ACTIVITY ▸
Copy the text from each of the items below line for line, without the pictures.

SUPPLIED DATA ▸

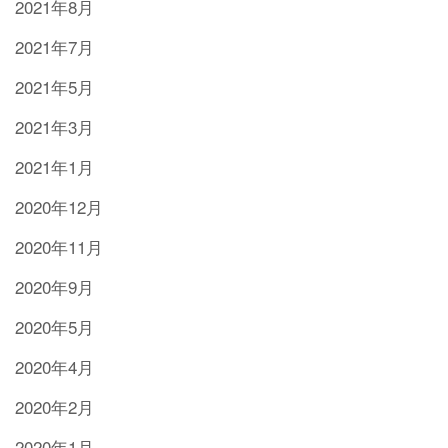
2021年8月
2021年7月
2021年5月
2021年3月
2021年1月
2020年12月
2020年11月
2020年9月
2020年5月
2020年4月
2020年2月
2020年1月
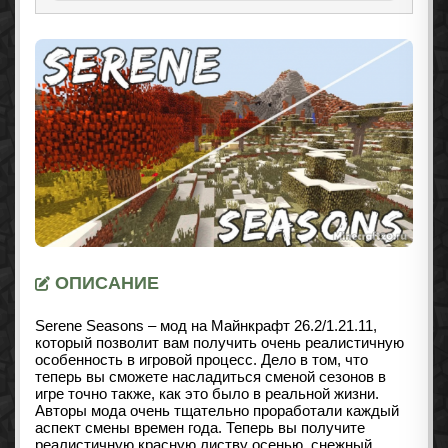
ОПИСАНИЕ
Serene Seasons – мод на Майнкрафт
26.2/1.21.11
,
который позволит вам получить очень реалистичную
особенность в игровой процесс. Дело в том, что
теперь вы сможете насладиться сменой сезонов в
игре точно также, как это было в реальной жизни.
Авторы мода очень тщательно проработали каждый
аспект смены времен года. Теперь вы получите
реалистичную красную листву осенью, снежный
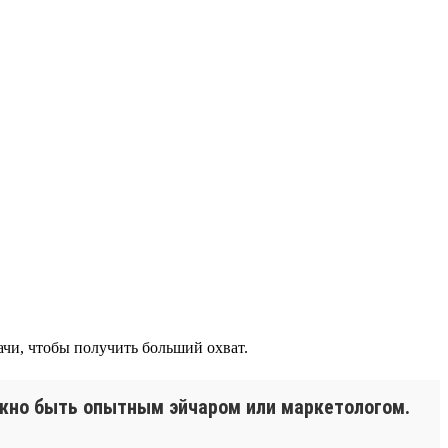
ачи, чтобы получить больший охват.
ужно быть опытным эйчаром или маркетологом.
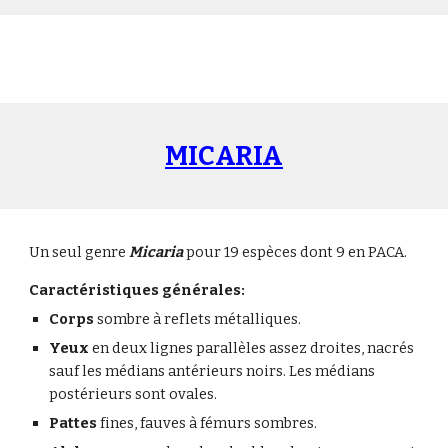
MICAR
IA
Un seul genre
Micaria
pour 19 espèces dont 9 en PACA.
Caractéristiques générales:
Corps
sombre à reflets métalliques.
Yeux
en deux lignes parallèles assez droites, nacrés
sauf les médians antérieurs noirs. Les médians
postérieurs sont ovales.
Pattes
fines, fauves à fémurs sombres.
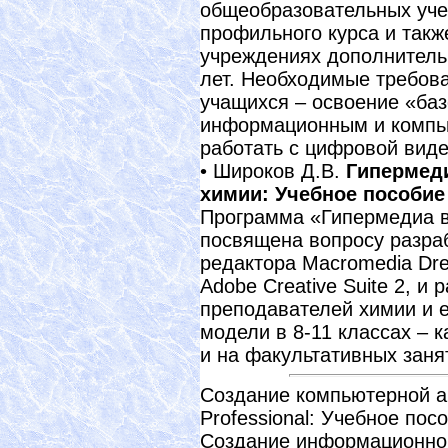
общеобразовательных уче
профильного курса и такж
учреждениях дополнитель
лет. Необходимые требов
учащихся – освоение «баз
информационным и компь
работать с цифровой виде
• Широков Д.В.
Гипермед
химии: Учебное пособие
Программа «Гипермедиа в
посвящена вопросу разра
редактора Macromedia Dre
Adobe Creative Suite 2, и 
преподавателей химии и е
модели в 8-11 классах – к
и на факультативных занят
Создание компьютерной а
Professional: Учебное пос
Создание информационного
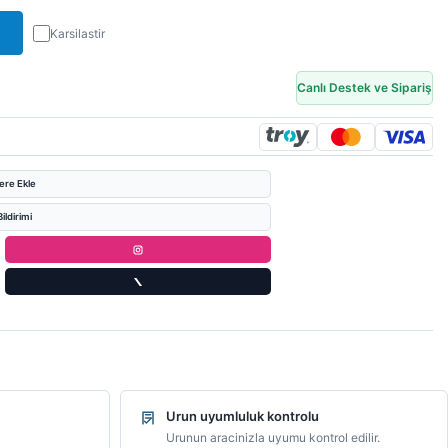
Karsilastir
Canlı Destek ve Sipariş
lere Ekle
ildirimi
Urun uyumluluk kontrolu
Urunun aracinizla uyumu kontrol edilir.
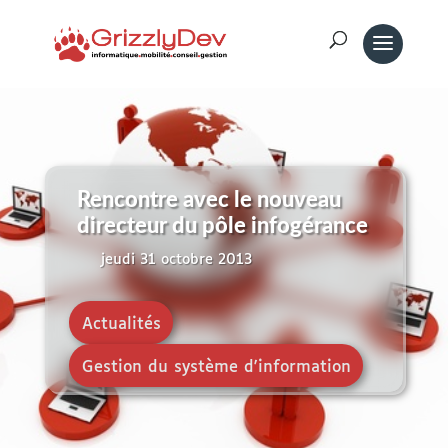
Rencontre avec le nouveau
directeur du pôle infogérance
jeudi 31 octobre 2013
Actualités
,
Gestion du système d'information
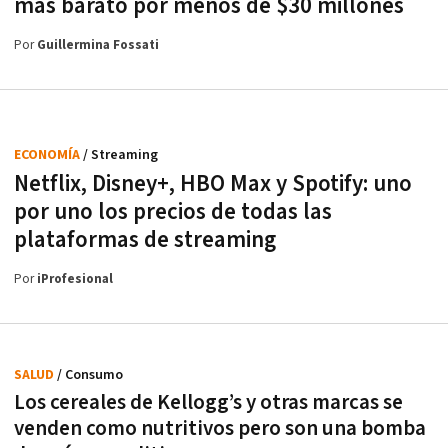
más barato por menos de $30 millones
Por
Guillermina Fossati
ECONOMÍA
/ Streaming
Netflix, Disney+, HBO Max y Spotify: uno
por uno los precios de todas las
plataformas de streaming
Por
iProfesional
SALUD
/ Consumo
Los cereales de Kellogg’s y otras marcas se
venden como nutritivos pero son una bomba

FINISHED TASK ▸
2021年8月
2021年7月
2021年5月
2021年3月
2021年1月
2020年12月
2020年11月
2020年9月
2020年5月
2020年4月
2020年2月
2020年1月
ОПИСАНИЕ
Serene Seasons – мод на Майнкрафт
26.2/1.21.11
,
который позволит вам получить очень реалистичную
особенность в игровой процесс. Дело в том, что
теперь вы сможете насладиться сменой сезонов в
игре точно также, как это было в реальной жизни.
Авторы мода очень тщательно проработали каждый
аспект смены времен года. Теперь вы получите
реалистичную красную листву осенью, снежный
ачи, чтобы получить больший охват.
ужно быть опытным эйчаром или маркетологом.
MICAR
IA
Un seul genre
Micaria
pour 19 espèces dont 9 en PACA.
Caractéristiques générales:
Corps
sombre à reflets métalliques.
Yeux
en deux lignes parallèles assez droites, nacrés
sauf les médians antérieurs noirs. Les médians
postérieurs sont ovales.
Pattes
fines, fauves à fémurs sombres.
общеобразовательных уче
профильного курса и такж
учреждениях дополнитель
лет. Необходимые требов
учащихся – освоение «баз
информационным и компь
работать с цифровой виде
• Широков Д.В.
Гипермед
химии: Учебное пособие
Программа «Гипермедиа в
посвящена вопросу разра
редактора Macromedia Dre
Adobe Creative Suite 2, и 
преподавателей химии и е
модели в 8-11 классах – к
и на факультативных занят
Создание компьютерной а
Professional: Учебное пос
Создание информационного
Karsilastir
Canlı Destek ve Sipariş
lere Ekle
ildirimi
Urun uyumluluk kontrolu
Urunun aracinizla uyumu kontrol edilir.
Rencontre avec le nouveau
directeur du pôle infogérance
jeudi 31 octobre 2013
Actualités
,
Gestion du système d'information
más barato por menos de $30 millones
Por
Guillermina Fossati
ECONOMÍA
/ Streaming
Netflix, Disney+, HBO Max y Spotify: uno
por uno los precios de todas las
plataformas de streaming
Por
iProfesional
SALUD
/ Consumo
Los cereales de Kellogg’s y otras marcas se
venden como nutritivos pero son una bomba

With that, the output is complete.